The New Zealand School of Music runs a course on Music and Conflict and next week I will have the privilege of talking to the students of this course about the Holocaust. Thinking about what I might talk about I thought that I might start with the photo of the book burning in 1933. Soon after the Nazis came to power they instigated a bonfire of books. The image of this is part of our display at the Holocaust Centre of NZ. We see a large group of students, the very people who should be the guardians of culture and free discussion, saluting the conflagration of books from all corners of the world by authors whose messages the Nazis disapproved of. Goebbels announced that 'we will put an end to this Jewish intellectualism', though the books were not all by Jewish writers. It was intellectualism that the Nazis associated, perhaps not unjustly, with Jewish tradition. However, with this bonfire they put an end not only to questioning and discussion, but also to German culture. Apart from the solitary work of Carl Orff, his Carmina Burana, published in 1937, I can't think of any major work composed in Nazi Germany that stayed in the repertoire. Richard Strauss, the pre-eminent German composer of the time, fell silent, storing up his years of bitterness to give it voice in his Metamorphosen in 1945, after the war. The Nazi years were barren of culture. Contrast this with the equally ruthless, suppressive regime of Stalin's Soviet Union, just as intolerant of dissent, which however produces great masterpieces that stayed in the repertoire, Shostakovich's great symphonies, his No. 5 and No. 7, Prokofiev's War and Peace, his 5th Symphony, his great film scores.

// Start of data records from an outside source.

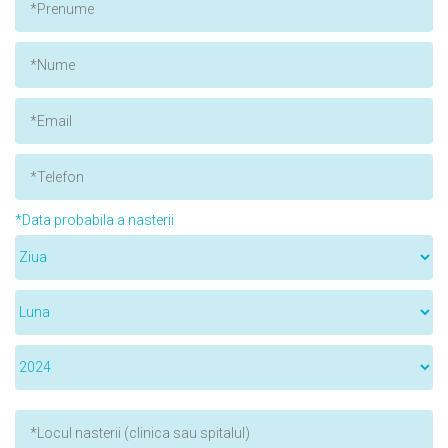
*Data probabila a nasterii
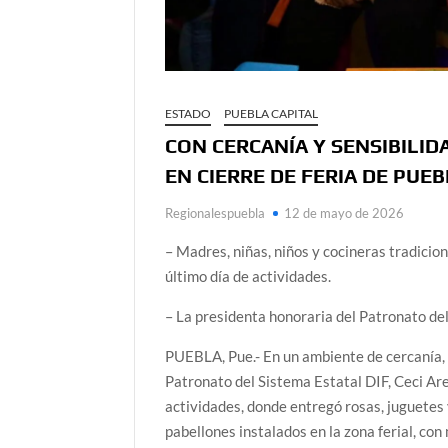
ESTADO
PUEBLA CAPITAL
CON CERCANÍA Y SENSIBILID
EN CIERRE DE FERIA DE PUE
Regionalespuebla
12 de mayo de 2026
– Madres, niñas, niños y cocineras tradicio
último día de actividades.
– La presidenta honoraria del Patronato de
PUEBLA, Pue.- En un ambiente de cercanía, s
Patronato del Sistema Estatal DIF, Ceci Are
actividades, donde entregó rosas, juguetes 
pabellones instalados en la zona ferial, con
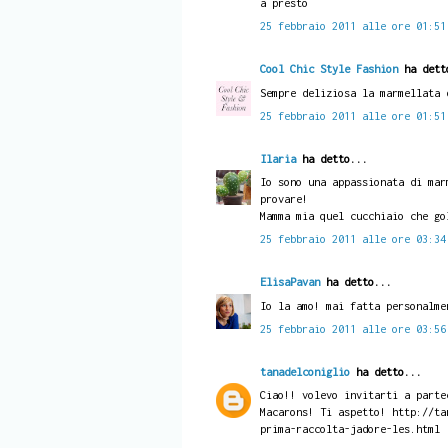
a presto
25 febbraio 2011 alle ore 01:51
Cool Chic Style Fashion
ha dett
Sempre deliziosa la marmellata 
25 febbraio 2011 alle ore 01:51
Ilaria
ha detto...
Io sono una appassionata di mar
provare!
Mamma mia quel cucchiaio che go
25 febbraio 2011 alle ore 03:34
ElisaPavan
ha detto...
Io la amo! mai fatta personalme
25 febbraio 2011 alle ore 03:56
tanadelconiglio
ha detto...
Ciao!! volevo invitarti a parte
Macarons! Ti aspetto! http://ta
prima-raccolta-jadore-les.html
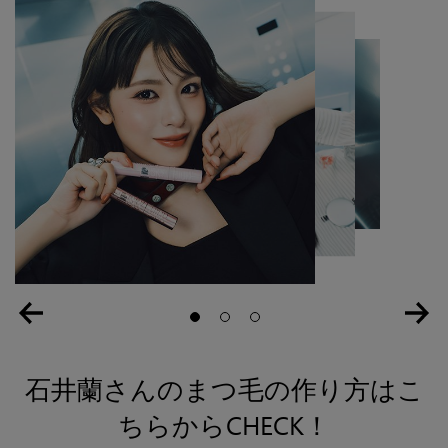
Slide 1
Slide 2
Slide 3
石井蘭さんのまつ毛の作り方はこ
ちらからCHECK！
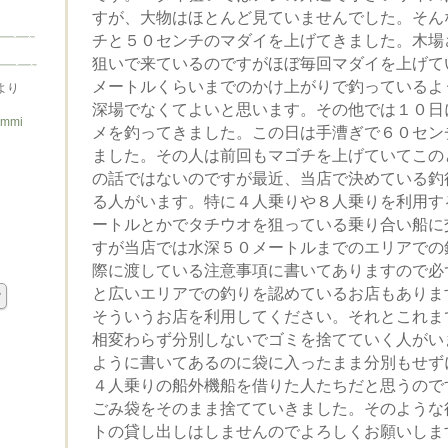
すが、大物はほとんど見ていませんでした。そん
チと５０センチのマダイを上げてきました。木場
狙いで来ているのですがほぼ毎回マダイを上げて
メートルくらいまでのかけ上がりで釣っているよ
より
深場でなくてよいと思います。その他では１０日
ummi
メを釣ってきました。この日は手漕ぎで６０セン
ました。その人は前回もマゴチを上げていてこの
の話ではないのですが最近、当店で決めている釣
る人がいます。特に４人乗りや８人乗りを利用す
ートルとかでタチウオを狙っている乗り合い船に
すが当店では水深５０メートルまでのエリアでの
際に渡している注意事項に書いてありますので必
と広いエリアでの釣りを認めているお店もありま
そういうお店を利用してください。それとこれま
相変わらず分別しないでゴミを捨てていく人がい
ように書いてあるのに袋に入ったまま分別もせず
４人乗りの船外機船を借りた人たちだと思うので
ごみ袋をそのまま捨てていきました。そのような
トの貸し出しはしませんのでよろしくお願いしま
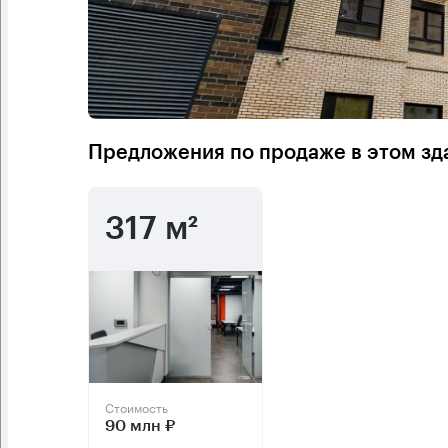
Предложения по продаже в этом зд
317 м²
Стоимость
90 млн ₽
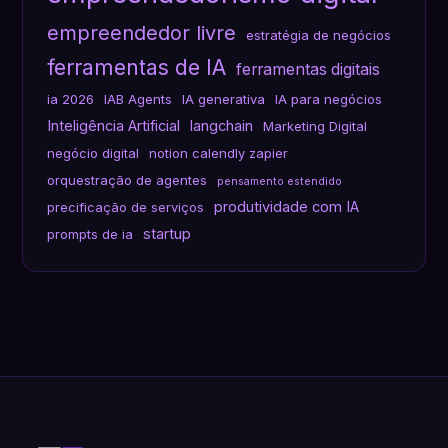
empreendedor livre
estratégia de negócios
ferramentas de IA
ferramentas digitais
ia 2026
IAB Agents
IA generativa
IA para negócios
Inteligência Artificial
langchain
Marketing Digital
negócio digital
notion calendly zapier
orquestração de agentes
pensamento estendido
produtividade com IA
precificação de serviços
startup
prompts de ia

Khachaturian's concertos, Symphonies, and his spectacular ballet, Gayaneh. Not only was music sterile in Nazi Germany, there were no great books or great films produced, except for spectacular propaganda films. Contrast this with the memorable films that came out of the Soviet Union in this period. Why one oppressive regime was completely sterile, while the other managed to flourish is one question which is worth asking, a question about the role of the arts in society.